2. Check actual **coverage of small healthcare facilities** (the CLIA long tail --
solo-doc labs. If coverage is thin like the NPPES match was, the domain will
not be there to extract and this approach yields little).
3. Append the sample to CLIA, measure address/phone match rate.
4. Run matched emails through the verifier; measure verified-deliverable rate.
5. If verified-deliverable rate is decent at $99 reusable -> proceed full.
If poor -> fall back to postcard/phone channel for CLIA.
## Already built (this session)
- `scripts/harvest_clia_renewals.py` -- parse CMS CLIA file, filter to labs
expiring within a window (default 120d), emit name/addr/phone/expiry.
(676k scanned -> 69,791 expiring in [-30d, +120d]; on prod at
`data/npi_build/clia_renewals.csv`.)
- `scripts/match_clia_to_nppes.py` -- NPI bridge attempt (0.3% yield; kept for
reference, not the path forward).
- `clia-renewal` service in `api/src/service-catalog.ts` ($449, discountable) +
order page `site/src/pages/order/clia-renewal.astro` + intake-manifest entry.
- `data/hc_campaigns/hc_clia_renewal.html` -- warm turnover-safety-net email with
the striped official-record card (CLIA #, expiry, status), verify-on-CMS-QCOR,
founder guarantee card, full CAN-SPAM address.
## To build (once list sample is validated)
1. `scripts/append_match.py` -- join purchased list to a vertical file
(CLIA/trucking/telecom), keep address/phone-matched rows, flag confidence,
extract domain.
2. `scripts/scrape_domain_emails.py` -- fetch known domains (home + /contact),
gzip + HTML-only + early-abort, scrape current contact email; optional
`--proxy` for residential egress.
3. Wire output into `verify_csv_emails.py` -> send-ready CSV with `mx_provider`.
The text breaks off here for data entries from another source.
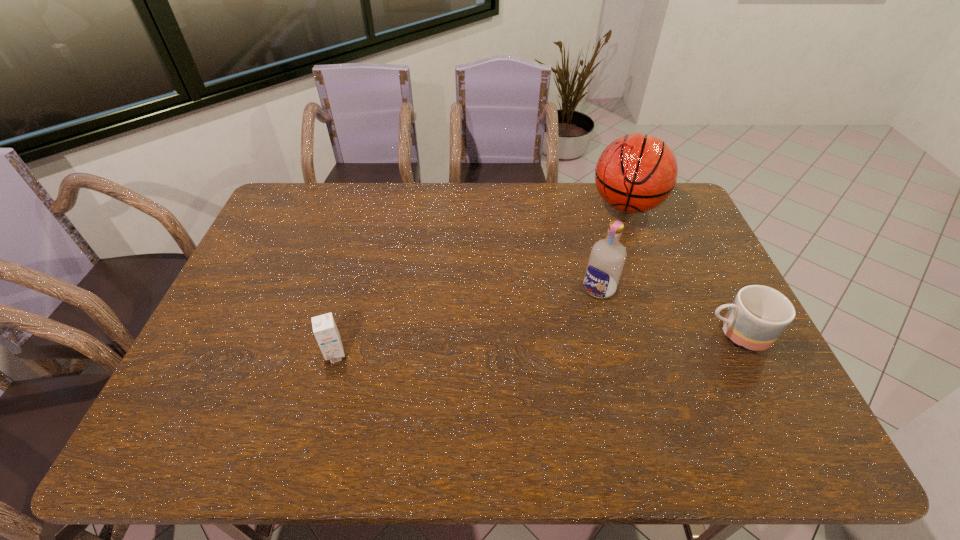
The image size is (960, 540). Identify the location of the leftmost object. (325, 330).

The height and width of the screenshot is (540, 960). What are the coordinates of `mug` in the screenshot? It's located at (758, 315).

I want to click on the farthest object, so click(637, 172).

Locate an element on the screen. Image resolution: width=960 pixels, height=540 pixels. the third nearest object is located at coordinates (607, 257).

Locate an element on the screen. This screenshot has height=540, width=960. free space located 0.140m on the left of the leftmost object is located at coordinates coord(270,355).

Locate an element on the screen. This screenshot has height=540, width=960. blank space located 0.210m on the side with the handle of the mug is located at coordinates [x=625, y=334].

Where is `free region located on the side with the handle of the mug`? This screenshot has height=540, width=960. free region located on the side with the handle of the mug is located at coordinates (569, 334).

The image size is (960, 540). Identify the location of vacant space located on the side with the handle of the mug. coord(573,334).

I want to click on vacant region located 0.330m on the side with spill of the basketball, so click(580, 288).

This screenshot has width=960, height=540. Find the location of `vacant space located 0.240m on the side with spill of the basketball`. vacant space located 0.240m on the side with spill of the basketball is located at coordinates (590, 269).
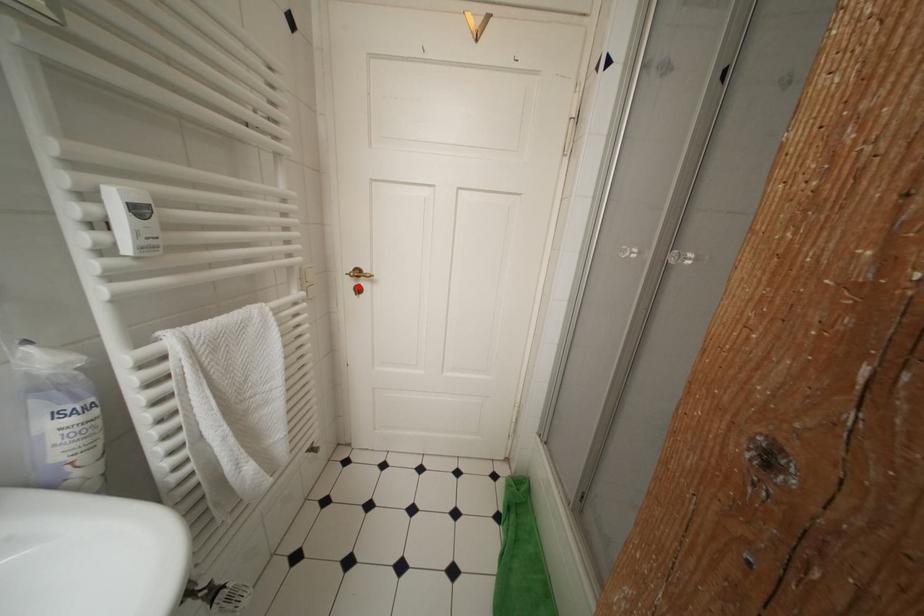
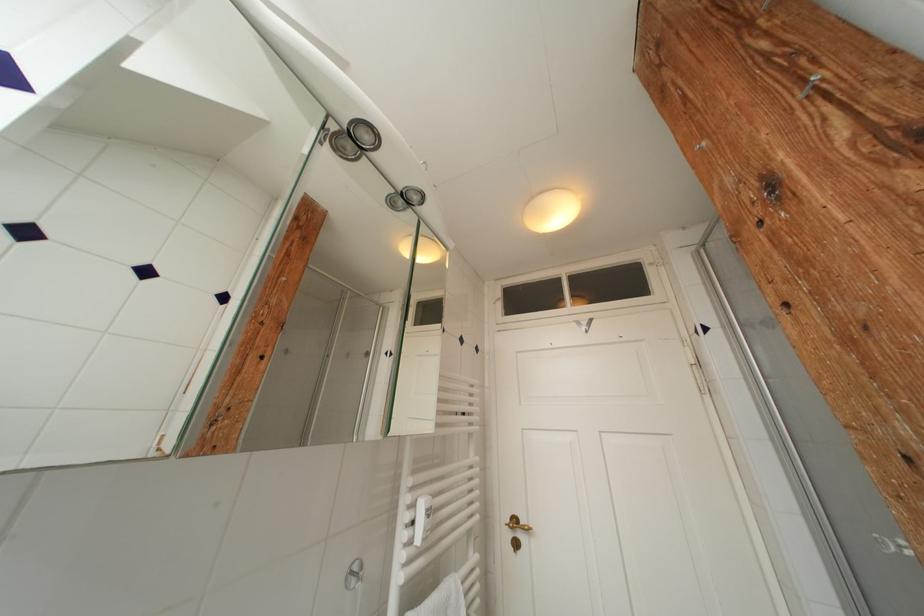
Where in the second image is the point corresponding to the highlighted location from the first image?

(516, 539)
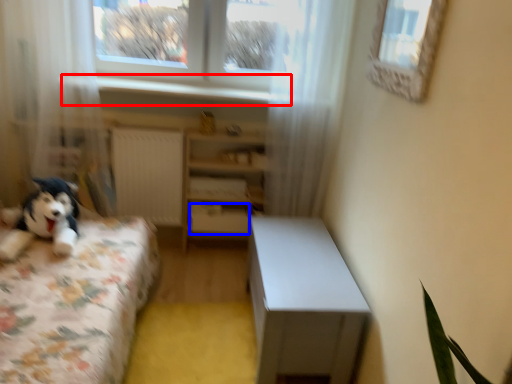
Question: Which object appears farthest to the camera in this image, window sill (highlighted by a red box) or drawer (highlighted by a blue box)?

Choices:
 (A) window sill
 (B) drawer

Answer: (B)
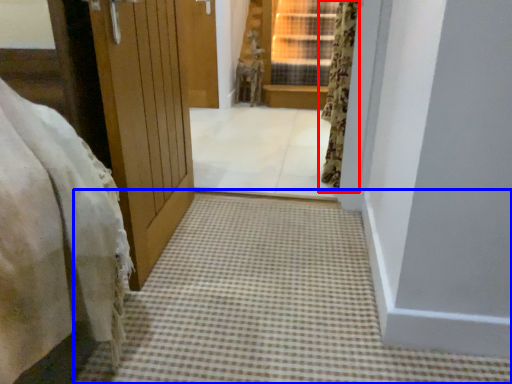
Question: Among these objects, which one is nearest to the camera, curtain (highlighted by a red box) or path (highlighted by a blue box)?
4. Add `clia_renewal` segment to `scripts/build_healthcare_campaigns.py` SEGMENTS
+ cron, MX-throttled, once a verified emailable list exists.
## Postcard alternative (if email yield stays poor)
- ~161k labs/yr, avg ~13.4k/month (spikes: Aug ~26k, Mar ~20k = CMS batch months).
- Mail ~90 days before expiry: **~3,100 postcards/week** for full coverage
(~620/day, 5-day). Smooth the Aug/Mar spikes over a 60-120d pre-expiry window.
- All-in ~$0.40-0.75/card -> ~$5.4k-10k/month full coverage. Break-even ~12-22
conversions/month at the $449 service fee (~0.1-0.15% response).
- Drive responders to a "check my CLIA" tool on the site to capture email at the
point of interest (converts the unreachable-by-email audience into warm leads).